◆ PROVIDED TEXT
The dirty little secret about SS is that it used to be a “good deal” with lifetime benefits exceeding lifetime taxes for the average beneficiary (of course, that’s also what started the system down the road to fiscal instability).
Moreover, that no longer is true. A man who retires in 2010 who earned an average wage will have paid $290K into SS, but will only get back $256K in lifetime benefits. By 2030, lifetime taxes will exceed lifetime benefits by $74,000. http://www.urban.org/UploadedPDF/social-security-medicare-benefits-over-lifetime.pdf
When Bernie Madoff does this, it’s called a Ponzi scheme. When the Feds do it, it’s business as usual.
I paid a lot more than that.
I've been been working full-time for 30 years, including about 6 years of part-time work before that, I've paid over $700,000 into Social Security.
A clarification: that includes the employer contributions, plus the actual interest that was being paid on the longest-term Treasury bonds during that period. I chose this interest-rate benchmark because that's what the SS "trust fund" is supposed to be invested in.
I made the (conservative) assumption that my contributions for each year were invested at the end of the year, at the average long-term rate that Treasury bonds were sold at auction that year. And each year, the interest earned from all the bonds was reinvested into the same Treasury bond with my contributions for that year -- so, there's no false compounding.
Looking out to when I actually plan to stop working, and when I plan to start receiving Social Security benefits, I would have over $1.8 million. And no, that's not a typo.
Again, taking the time value of money into account, I'd have to live until 110 to "break even" -- i.e. receive a stream of payments that are equal in value to the balance I would have had if I had invested the money in long-term Treasury bonds myself.
BTW, that's if I wait until age 70 to start receiving benefits. If I start at my "full retirement age" a few years earlier, I'd have to to live to 122.

◆ INPUT DATA
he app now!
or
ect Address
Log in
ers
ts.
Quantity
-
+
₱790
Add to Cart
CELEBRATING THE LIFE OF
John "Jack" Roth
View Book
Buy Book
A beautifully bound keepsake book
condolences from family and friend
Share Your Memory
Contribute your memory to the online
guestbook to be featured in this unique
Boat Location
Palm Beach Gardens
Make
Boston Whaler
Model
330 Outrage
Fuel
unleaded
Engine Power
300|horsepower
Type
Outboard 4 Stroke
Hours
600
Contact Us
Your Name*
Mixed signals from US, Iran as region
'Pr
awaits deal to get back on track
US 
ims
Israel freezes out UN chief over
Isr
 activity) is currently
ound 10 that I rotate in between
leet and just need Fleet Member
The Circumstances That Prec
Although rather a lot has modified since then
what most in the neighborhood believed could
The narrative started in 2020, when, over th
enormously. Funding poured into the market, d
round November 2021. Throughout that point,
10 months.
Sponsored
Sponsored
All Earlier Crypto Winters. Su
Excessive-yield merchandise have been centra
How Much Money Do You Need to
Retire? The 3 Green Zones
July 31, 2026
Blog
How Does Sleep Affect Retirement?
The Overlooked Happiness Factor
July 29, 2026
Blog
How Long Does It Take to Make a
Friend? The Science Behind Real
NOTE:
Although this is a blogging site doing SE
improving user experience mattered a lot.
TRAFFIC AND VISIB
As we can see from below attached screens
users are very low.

* * *

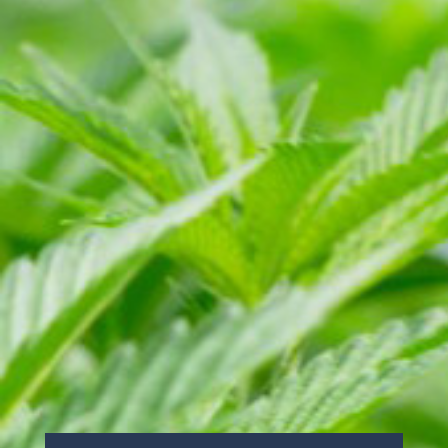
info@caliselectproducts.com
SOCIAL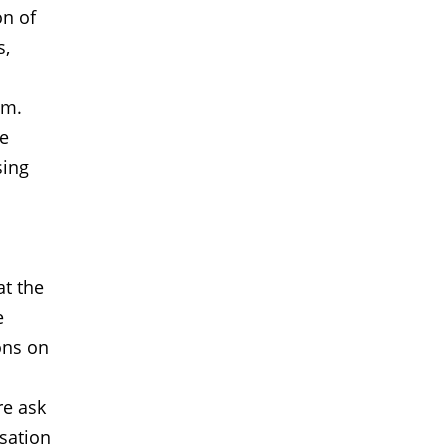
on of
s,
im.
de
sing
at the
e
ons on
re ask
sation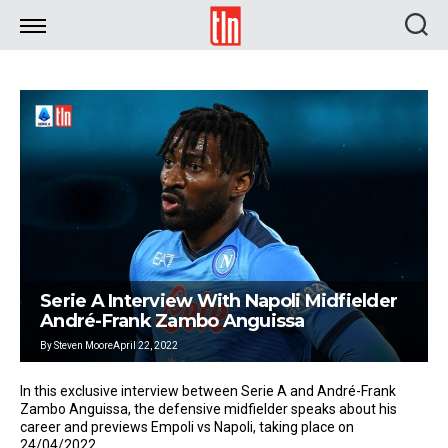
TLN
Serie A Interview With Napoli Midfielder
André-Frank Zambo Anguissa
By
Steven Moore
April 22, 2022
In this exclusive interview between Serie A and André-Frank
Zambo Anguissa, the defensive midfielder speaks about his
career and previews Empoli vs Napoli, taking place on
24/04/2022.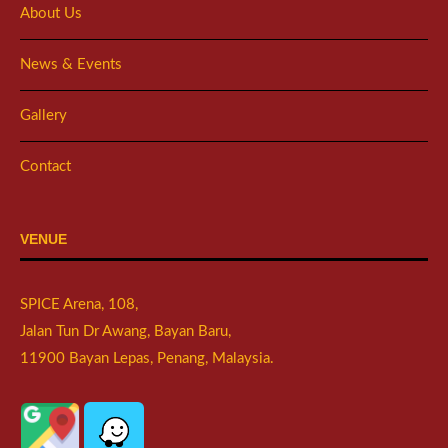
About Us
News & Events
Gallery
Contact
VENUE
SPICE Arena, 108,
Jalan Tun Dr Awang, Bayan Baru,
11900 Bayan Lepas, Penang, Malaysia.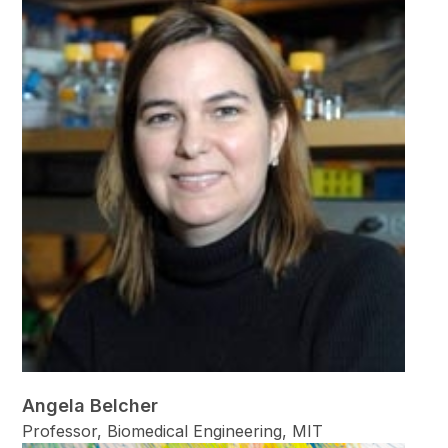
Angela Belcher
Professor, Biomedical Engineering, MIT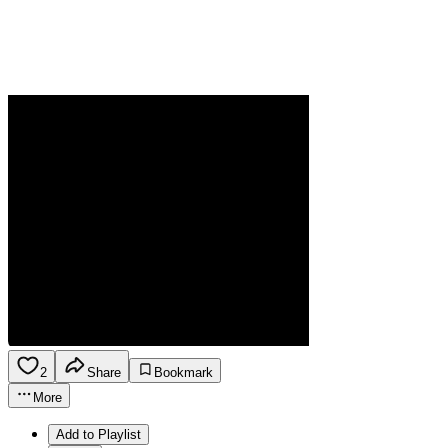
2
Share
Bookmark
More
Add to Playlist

◆ WHAT TO WORK ON
Set down the full Social Security discussion again, word for word and with no changes.

◆ WRITTEN RESPONSE
The dirty little secret about SS is that it used to be a “good deal” with lifetime benefits exceeding lifetime taxes for the average beneficiary (of course, that’s also what started the system down the road to fiscal instability).
Moreover, that no longer is true. A man who retires in 2010 who earned an average wage will have paid $290K into SS, but will only get back $256K in lifetime benefits. By 2030, lifetime taxes will exceed lifetime benefits by $74,000. http://www.urban.org/UploadedPDF/social-security-medicare-benefits-over-lifetime.pdf
When Bernie Madoff does this, it’s called a Ponzi scheme. When the Feds do it, it’s business as usual.
I paid a lot more than that.
I've been been working full-time for 30 years, including about 6 years of part-time work before that, I've paid over $700,000 into Social Security.
A clarification: that includes the employer contributions, plus the actual interest that was being paid on the longest-term Treasury bonds during that period. I chose this interest-rate benchmark because that's what the SS "trust fund" is supposed to be invested in.
I made the (conservative) assumption that my contributions for each year were invested at the end of the year, at the average long-term rate that Treasury bonds were sold at auction that year. And each year, the interest earned from all the bonds was reinvested into the same Treasury bond with my contributions for that year -- so, there's no false compounding.
Looking out to when I actually plan to stop working, and when I plan to start receiving Social Security benefits, I would have over $1.8 million. And no, that's not a typo.
Again, taking the time value of money into account, I'd have to live until 110 to "break even" -- i.e. receive a stream of payments that are equal in value to the balance I would have had if I had invested the money in long-term Treasury bonds myself.
BTW, that's if I wait until age 70 to start receiving benefits. If I start at my "full retirement age" a few years earlier, I'd have to to live to 122.